Agentic deep research shows monotonic-to-diminishing-returns curves for search iterations, matching reasoning token scaling. This creates a new inference-compute axis: models can trade off reasoning budget against search budget to optimize answer quality.
Unrestricted reasoning within single search turns consumes context needed for subsequent retrieval rounds, degrading the agent's ability to incorporate new evidence. Setting per-turn reasoning budgets, not just overall time limits, prevents this context erosion and maintains search quality across iterations.

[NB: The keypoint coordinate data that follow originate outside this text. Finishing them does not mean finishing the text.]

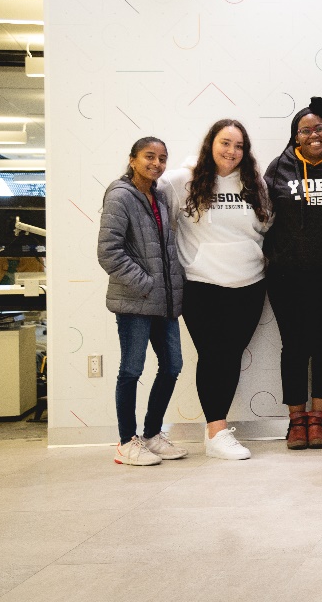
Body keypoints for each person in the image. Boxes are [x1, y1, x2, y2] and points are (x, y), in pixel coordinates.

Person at [162, 119, 270, 460]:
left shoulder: (254, 182)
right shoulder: (184, 181)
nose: (232, 152)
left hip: (249, 284)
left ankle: (218, 434)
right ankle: (216, 430)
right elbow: (148, 198)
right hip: (202, 285)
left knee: (231, 356)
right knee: (213, 356)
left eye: (239, 146)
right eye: (225, 143)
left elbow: (266, 225)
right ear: (211, 144)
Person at [264, 97, 322, 450]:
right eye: (306, 130)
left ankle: (318, 419)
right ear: (295, 136)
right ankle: (296, 421)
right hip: (287, 277)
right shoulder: (278, 168)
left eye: (320, 128)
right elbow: (264, 219)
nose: (314, 134)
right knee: (295, 348)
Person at [97, 136, 187, 466]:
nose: (157, 163)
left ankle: (151, 434)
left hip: (164, 303)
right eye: (149, 156)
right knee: (132, 370)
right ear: (133, 159)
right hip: (135, 302)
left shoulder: (160, 195)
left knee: (173, 365)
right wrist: (146, 284)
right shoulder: (120, 196)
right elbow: (108, 252)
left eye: (162, 158)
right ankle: (125, 442)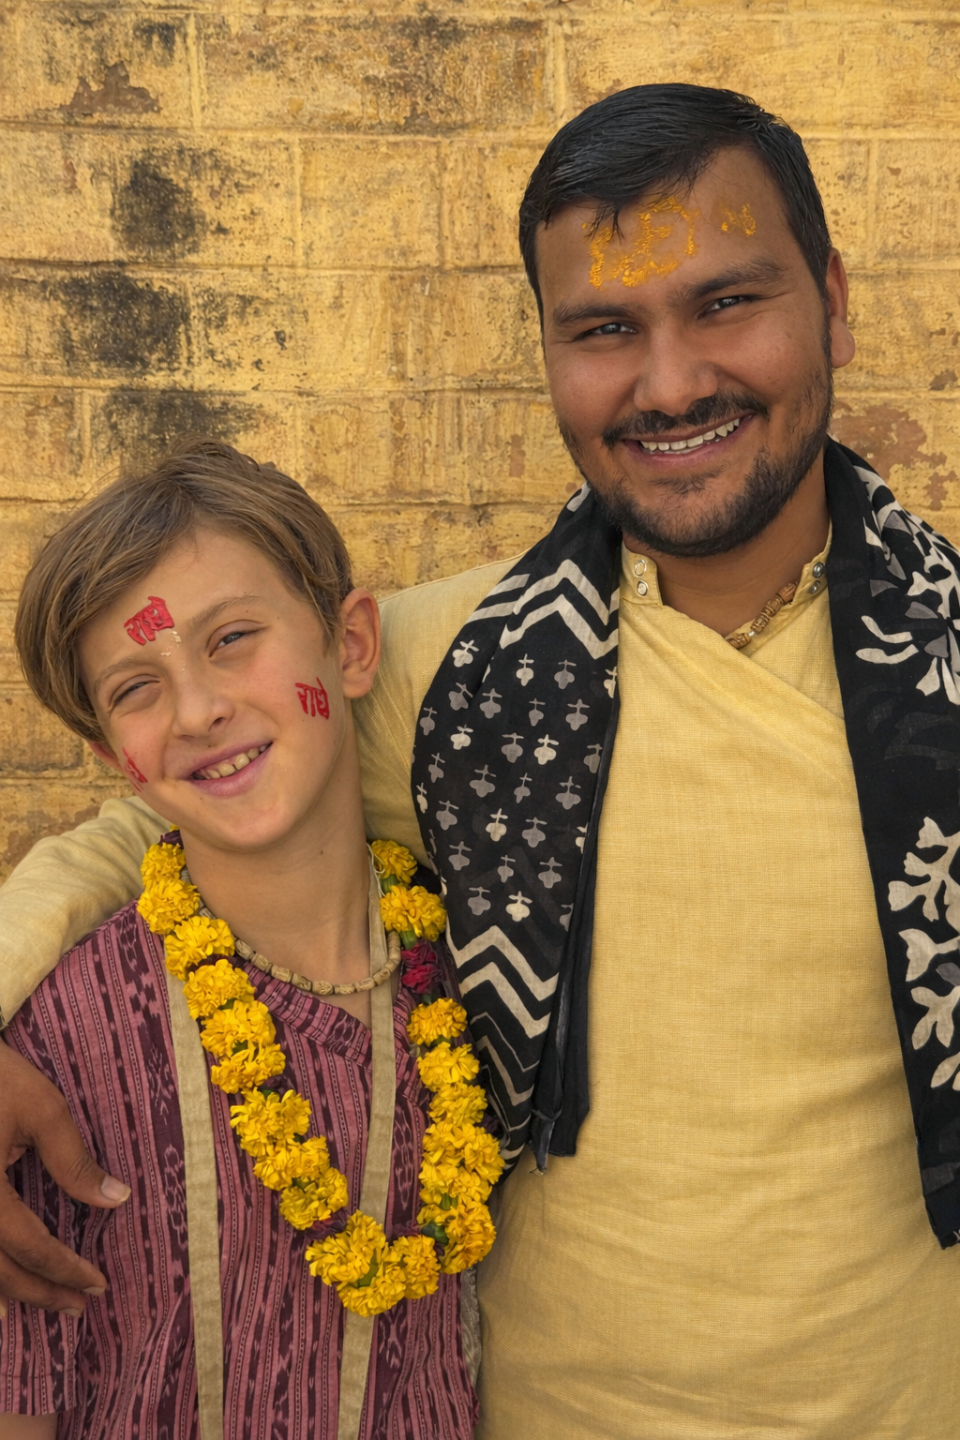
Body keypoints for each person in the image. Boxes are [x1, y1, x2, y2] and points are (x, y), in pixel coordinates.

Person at [1, 80, 960, 1438]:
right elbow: (149, 815)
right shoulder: (462, 671)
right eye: (606, 329)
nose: (672, 381)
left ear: (837, 302)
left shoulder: (948, 677)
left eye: (728, 302)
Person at [0, 442, 497, 1437]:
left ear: (351, 646)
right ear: (114, 758)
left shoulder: (482, 979)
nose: (198, 709)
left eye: (232, 638)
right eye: (136, 688)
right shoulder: (55, 1051)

DataAlchemy experiments show CoT fails systematically under distributional shifts in task, length, and format. Models produce fluent but logically inconsistent reasoning — imitating reasoning form without valid underlying logic.
StepWiser demonstrates that training judges to produce reasoning chains about policy reasoning—rather than classify steps—yields better judgment accuracy and data efficiency. Independent confirmation from GenPRM and ThinkPRM shows generative PRMs outperform discriminative ones with orders of magnitude less training data.